### DATA IN THIS EXERCISE
※

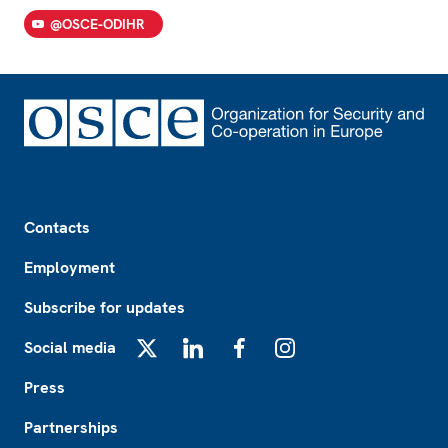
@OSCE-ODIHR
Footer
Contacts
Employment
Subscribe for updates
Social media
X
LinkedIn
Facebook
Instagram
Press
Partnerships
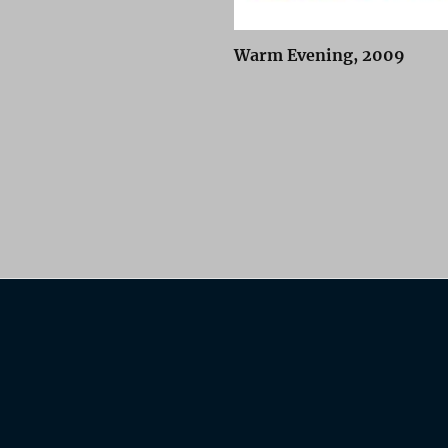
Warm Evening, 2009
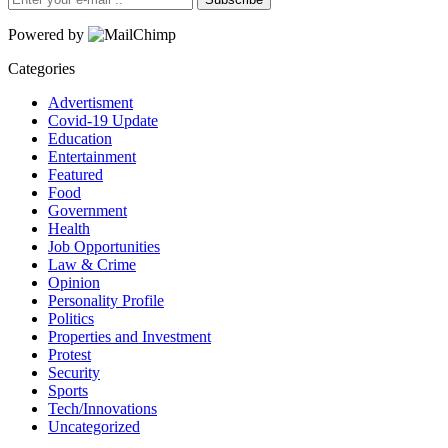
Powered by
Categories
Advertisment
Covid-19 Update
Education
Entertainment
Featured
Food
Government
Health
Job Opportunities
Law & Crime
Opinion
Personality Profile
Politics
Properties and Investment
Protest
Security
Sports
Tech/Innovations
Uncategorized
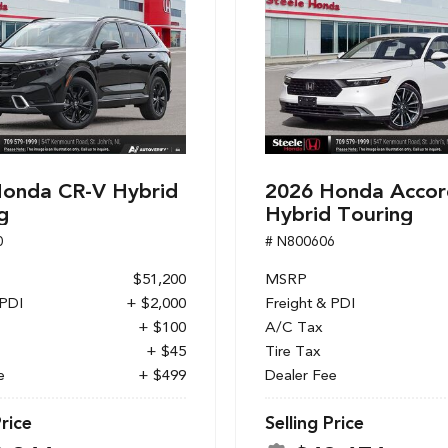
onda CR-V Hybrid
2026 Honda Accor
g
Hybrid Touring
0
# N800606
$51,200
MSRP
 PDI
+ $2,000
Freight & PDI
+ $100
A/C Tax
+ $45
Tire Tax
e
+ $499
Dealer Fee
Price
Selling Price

※

### HOW TO COMPLETE THIS TASK
Starting at the first line of the listing above, write out each line exactly and nothing else until you reach the line containing "Personality Profile", which is included as well; omit all pictures.

### TASK RESULT
@OSCE-ODIHR
Footer
Contacts
Employment
Subscribe for updates
Social media
X
LinkedIn
Facebook
Instagram
Press
Partnerships
Warm Evening, 2009
Powered by
Categories
Advertisment
Covid-19 Update
Education
Entertainment
Featured
Food
Government
Health
Job Opportunities
Law & Crime
Opinion
Personality Profile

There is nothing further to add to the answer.